Text for analysis —

★ ★ ★

In this example, MRR score is higher in system B but the overall ranking quality is more consistent in system A, which is likely to be preferable in practice. This suggests MRR alone is not enough, and it is useful to understand the distribution of individual RR scores.

Normalized discounted cumulative gain (NDCG)

NDCG is perhaps the most widely used ranking metric. Compared to MRR, NDCG has two distinctive features:

  • It evaluates overall quality of ranking, not just the location of the first relevant item.
  • It can incorporate graded relevance levels where item relevance grades are more granular than binary.

★ ★ ★

Supplied data —
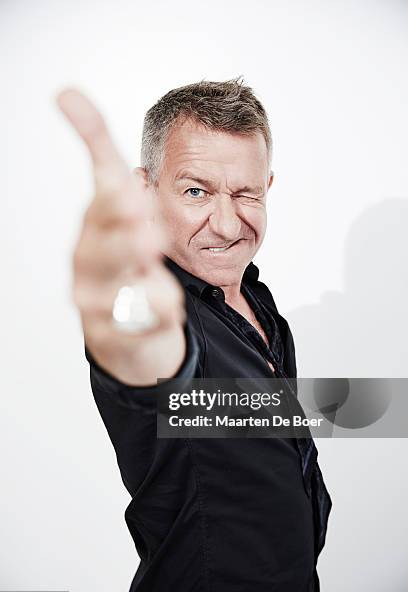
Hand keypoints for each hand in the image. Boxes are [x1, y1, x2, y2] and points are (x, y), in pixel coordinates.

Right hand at [57, 89, 185, 384]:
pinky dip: (158, 310)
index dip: (91, 138)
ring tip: (149, 245)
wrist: (132, 338)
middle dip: (120, 210)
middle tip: (139, 201)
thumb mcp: (135, 231)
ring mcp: (97, 298)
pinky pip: (140, 318)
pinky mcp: (114, 333)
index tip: (69, 96)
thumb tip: (112, 144)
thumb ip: (126, 191)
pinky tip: (165, 308)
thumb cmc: (131, 274)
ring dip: (130, 255)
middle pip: (99, 229)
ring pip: (109, 274)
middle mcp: (90, 258)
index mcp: (98, 226)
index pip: (101, 181)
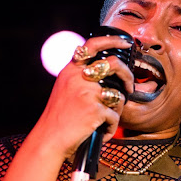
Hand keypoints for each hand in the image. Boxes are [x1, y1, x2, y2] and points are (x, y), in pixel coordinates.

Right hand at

★ ★ ★

Task —
According to the text on ranking metrics, what two features set NDCG apart from MRR?

Exercise result —
NDCG evaluates the overall quality of a ranking rather than only the position of the first relevant item, and it can use graded relevance levels that are more granular than binary.